Le 30 juillet 2026
Le 29 juillet, les personnels du CD de Muret ont une nouvelle fois payé un lourd tribut.
À 11h00, une bagarre impliquant cinq détenus éclate en cour de promenade, nécessitant l’intervention de renforts.
À 11h25, une nouvelle altercation au D1 mobilise encore les personnels.
Puis, à 12h20, toujours au D1, un détenu bien connu de notre établissement pour ses multiples violences provoque un incendie dans sa cellule avant d’agresser les personnels intervenants. Une Major Encadrement est blessée au bras et un collègue récemment affecté à Muret reçoit un violent coup de poing au visage.

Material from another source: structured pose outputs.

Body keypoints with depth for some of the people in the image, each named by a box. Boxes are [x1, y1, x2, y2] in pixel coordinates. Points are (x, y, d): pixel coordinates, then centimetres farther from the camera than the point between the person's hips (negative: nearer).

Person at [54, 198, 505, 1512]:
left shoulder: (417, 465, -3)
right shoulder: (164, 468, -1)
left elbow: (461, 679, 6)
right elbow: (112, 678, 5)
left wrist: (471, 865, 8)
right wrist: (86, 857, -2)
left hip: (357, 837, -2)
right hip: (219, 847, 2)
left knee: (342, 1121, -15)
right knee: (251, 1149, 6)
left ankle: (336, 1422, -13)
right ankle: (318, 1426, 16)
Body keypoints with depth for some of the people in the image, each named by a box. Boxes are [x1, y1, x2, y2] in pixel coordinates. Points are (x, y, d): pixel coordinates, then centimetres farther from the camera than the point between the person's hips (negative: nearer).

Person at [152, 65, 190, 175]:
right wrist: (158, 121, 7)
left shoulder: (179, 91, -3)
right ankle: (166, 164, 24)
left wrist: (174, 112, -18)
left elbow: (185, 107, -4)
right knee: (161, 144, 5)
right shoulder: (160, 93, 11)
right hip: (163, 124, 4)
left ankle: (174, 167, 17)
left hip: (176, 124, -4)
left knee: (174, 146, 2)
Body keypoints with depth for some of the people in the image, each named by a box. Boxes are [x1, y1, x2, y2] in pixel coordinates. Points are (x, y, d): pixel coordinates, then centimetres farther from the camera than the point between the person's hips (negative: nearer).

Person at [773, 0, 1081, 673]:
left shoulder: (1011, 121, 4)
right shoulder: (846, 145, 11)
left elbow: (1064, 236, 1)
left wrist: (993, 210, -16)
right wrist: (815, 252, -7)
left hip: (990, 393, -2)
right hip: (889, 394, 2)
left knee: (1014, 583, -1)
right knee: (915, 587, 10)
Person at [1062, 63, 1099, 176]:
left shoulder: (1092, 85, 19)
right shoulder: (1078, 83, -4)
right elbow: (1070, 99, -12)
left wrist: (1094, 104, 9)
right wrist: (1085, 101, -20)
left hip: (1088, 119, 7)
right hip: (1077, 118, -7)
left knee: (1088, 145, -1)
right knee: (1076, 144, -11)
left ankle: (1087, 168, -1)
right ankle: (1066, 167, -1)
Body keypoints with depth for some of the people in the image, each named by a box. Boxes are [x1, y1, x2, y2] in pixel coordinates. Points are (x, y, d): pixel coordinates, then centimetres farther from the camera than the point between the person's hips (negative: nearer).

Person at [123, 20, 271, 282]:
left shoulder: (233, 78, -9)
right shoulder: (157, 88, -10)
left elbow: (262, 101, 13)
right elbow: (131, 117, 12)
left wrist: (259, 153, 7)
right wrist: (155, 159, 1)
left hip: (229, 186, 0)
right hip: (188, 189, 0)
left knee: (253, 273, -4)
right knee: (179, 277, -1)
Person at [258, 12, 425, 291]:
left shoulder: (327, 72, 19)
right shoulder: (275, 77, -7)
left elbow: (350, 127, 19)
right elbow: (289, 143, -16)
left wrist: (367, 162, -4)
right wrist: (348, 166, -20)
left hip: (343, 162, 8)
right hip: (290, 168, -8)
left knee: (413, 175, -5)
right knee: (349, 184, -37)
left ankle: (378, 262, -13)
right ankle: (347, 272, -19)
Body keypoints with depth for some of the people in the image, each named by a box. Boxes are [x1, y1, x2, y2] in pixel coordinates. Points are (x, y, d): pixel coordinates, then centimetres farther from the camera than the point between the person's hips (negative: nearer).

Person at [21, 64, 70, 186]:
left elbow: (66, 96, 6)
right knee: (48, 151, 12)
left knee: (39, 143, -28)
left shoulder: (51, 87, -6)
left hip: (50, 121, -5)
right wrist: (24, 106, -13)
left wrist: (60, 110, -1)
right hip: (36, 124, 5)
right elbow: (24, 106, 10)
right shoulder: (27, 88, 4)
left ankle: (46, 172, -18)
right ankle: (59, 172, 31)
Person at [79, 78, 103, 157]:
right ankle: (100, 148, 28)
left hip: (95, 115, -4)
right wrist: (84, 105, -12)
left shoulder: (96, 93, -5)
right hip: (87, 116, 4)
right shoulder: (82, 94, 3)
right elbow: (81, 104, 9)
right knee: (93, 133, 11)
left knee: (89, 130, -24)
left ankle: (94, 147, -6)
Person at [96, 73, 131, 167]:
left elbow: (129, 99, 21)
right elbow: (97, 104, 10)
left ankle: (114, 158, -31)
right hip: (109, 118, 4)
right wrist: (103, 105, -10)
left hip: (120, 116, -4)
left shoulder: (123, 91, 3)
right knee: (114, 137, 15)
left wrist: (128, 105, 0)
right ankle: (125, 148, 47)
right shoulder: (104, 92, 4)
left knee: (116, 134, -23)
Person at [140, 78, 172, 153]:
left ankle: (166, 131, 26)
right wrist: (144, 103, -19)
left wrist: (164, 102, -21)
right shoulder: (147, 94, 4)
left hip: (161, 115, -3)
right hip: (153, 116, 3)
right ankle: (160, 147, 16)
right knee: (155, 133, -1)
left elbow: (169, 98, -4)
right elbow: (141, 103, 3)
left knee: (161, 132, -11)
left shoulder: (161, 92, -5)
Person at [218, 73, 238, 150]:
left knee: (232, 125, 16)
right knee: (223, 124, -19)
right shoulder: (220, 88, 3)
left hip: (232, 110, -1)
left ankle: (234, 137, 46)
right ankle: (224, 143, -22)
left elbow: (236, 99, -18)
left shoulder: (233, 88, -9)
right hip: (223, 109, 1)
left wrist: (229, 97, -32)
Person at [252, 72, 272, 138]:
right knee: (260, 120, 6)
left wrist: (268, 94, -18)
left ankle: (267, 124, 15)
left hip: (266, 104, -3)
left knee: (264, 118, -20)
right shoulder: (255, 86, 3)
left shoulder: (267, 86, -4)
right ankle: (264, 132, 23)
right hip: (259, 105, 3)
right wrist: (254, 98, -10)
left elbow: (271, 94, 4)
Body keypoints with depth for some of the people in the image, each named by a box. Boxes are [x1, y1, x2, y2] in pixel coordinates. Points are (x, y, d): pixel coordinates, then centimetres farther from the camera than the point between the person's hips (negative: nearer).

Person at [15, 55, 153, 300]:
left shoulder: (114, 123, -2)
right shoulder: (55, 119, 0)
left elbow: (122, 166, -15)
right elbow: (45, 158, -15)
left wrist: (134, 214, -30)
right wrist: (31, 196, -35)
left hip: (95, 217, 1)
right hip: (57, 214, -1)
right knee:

L’UFAP UNSa Justice leur apporte tout son soutien.
L’UFAP UNSa Justice tient également à saluer les agents en postes fixes qui, dans un contexte particulièrement tendu, ont assuré la tenue des postes protégés. Une nouvelle démonstration de la solidarité et de l’engagement des personnels du CD de Muret.
CES AGRESSIONS NE SONT PAS UNE FATALITÉ !
Depuis des années, l’UFAP UNSa Justice alerte sur les profils affectés au CD de Muret. Notre établissement accueille des détenus toujours plus violents, concentrés pour beaucoup au D1, sans travail, sans formation, sans activité et sans véritable projet de réinsertion.
Une question s’impose : pourquoi affecter à Muret des détenus auxquels l’établissement n’a plus rien à proposer, sinon le confort d’une cellule individuelle ?
Lorsqu’un détenu refuse toute démarche d’insertion, multiplie les incidents et agresse les personnels, sa place n’est plus au Centre de détention de Muret. La Direction doit demander immédiatement son transfert vers un établissement adapté à son profil et, dans l’attente de son départ, prononcer son placement au quartier d’isolement afin de protéger les personnels.
Faire du CD de Muret le déversoir des maisons d’arrêt et du D1 le déversoir de l’établissement est un choix qui met chaque jour les personnels en difficulté.
L’UFAP UNSa Justice exige :
- une révision des profils affectés au CD de Muret
- des transferts pour les détenus les plus violents et réfractaires à toute réinsertion
- une répartition équilibrée des profils sur les bâtiments
- une protection réelle des personnels.
Combien faudra-t-il encore d’agents blessés avant que la Direction ne remette en question sa politique de gestion de la détention ?
Les agents ne sont pas le problème.
Ils sont ceux qui, chaque jour, empêchent le pire.